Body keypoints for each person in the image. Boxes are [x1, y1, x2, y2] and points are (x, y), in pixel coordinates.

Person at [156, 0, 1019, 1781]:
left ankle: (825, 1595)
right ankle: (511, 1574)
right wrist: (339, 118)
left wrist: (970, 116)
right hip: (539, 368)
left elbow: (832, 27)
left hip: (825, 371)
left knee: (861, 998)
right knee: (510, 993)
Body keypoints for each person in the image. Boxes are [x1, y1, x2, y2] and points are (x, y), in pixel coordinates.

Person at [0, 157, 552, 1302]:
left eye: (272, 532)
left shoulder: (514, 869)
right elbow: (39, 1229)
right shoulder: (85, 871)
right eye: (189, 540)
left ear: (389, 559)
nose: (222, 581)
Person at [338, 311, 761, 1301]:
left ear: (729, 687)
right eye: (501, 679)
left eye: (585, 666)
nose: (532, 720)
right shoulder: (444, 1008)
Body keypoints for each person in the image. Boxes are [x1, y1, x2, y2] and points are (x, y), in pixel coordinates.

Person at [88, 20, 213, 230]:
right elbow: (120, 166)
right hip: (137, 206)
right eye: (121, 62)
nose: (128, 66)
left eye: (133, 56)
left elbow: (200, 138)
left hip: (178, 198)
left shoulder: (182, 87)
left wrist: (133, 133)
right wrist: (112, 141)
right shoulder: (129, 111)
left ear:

═══

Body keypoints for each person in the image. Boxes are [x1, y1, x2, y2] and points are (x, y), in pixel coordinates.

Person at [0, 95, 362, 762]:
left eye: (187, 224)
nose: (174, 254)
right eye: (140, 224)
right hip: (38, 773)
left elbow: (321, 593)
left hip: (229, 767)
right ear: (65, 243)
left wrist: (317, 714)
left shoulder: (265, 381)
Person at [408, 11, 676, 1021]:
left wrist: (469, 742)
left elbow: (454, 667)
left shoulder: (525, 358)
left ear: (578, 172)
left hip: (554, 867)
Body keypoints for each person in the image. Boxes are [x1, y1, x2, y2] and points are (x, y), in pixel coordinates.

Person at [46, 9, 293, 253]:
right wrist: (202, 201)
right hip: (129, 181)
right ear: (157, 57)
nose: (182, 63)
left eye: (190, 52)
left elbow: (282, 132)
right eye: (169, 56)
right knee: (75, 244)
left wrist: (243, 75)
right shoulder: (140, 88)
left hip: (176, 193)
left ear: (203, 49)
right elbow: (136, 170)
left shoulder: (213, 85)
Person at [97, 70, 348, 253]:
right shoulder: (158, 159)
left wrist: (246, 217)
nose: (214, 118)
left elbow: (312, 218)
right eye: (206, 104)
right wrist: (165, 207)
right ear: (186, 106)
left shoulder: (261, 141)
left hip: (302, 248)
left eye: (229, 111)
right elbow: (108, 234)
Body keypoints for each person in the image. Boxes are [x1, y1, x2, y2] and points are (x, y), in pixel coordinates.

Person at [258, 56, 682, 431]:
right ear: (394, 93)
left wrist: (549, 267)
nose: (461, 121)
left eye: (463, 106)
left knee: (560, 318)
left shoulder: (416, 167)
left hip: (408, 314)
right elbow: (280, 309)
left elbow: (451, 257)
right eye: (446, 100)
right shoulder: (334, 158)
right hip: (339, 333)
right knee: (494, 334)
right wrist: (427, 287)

═══

* _TASK STATEMENT_: The range runs from the line with "left knee: (560, 318)" up to and including the line with "right wrist: (427, 287)" in the listing above; please write out exactly those lines and nothing more.

* _RESPONSE FOR THIS EXERCISE_:
left knee: (560, 318)
left shoulder: (416, 167)
left hip: (408, 314)
right elbow: (280, 309)
left elbow: (451, 257)
right eye: (446, 100)
right shoulder: (334, 158)
right hip: (339, 333)
right knee: (494, 334)
right wrist: (427, 287)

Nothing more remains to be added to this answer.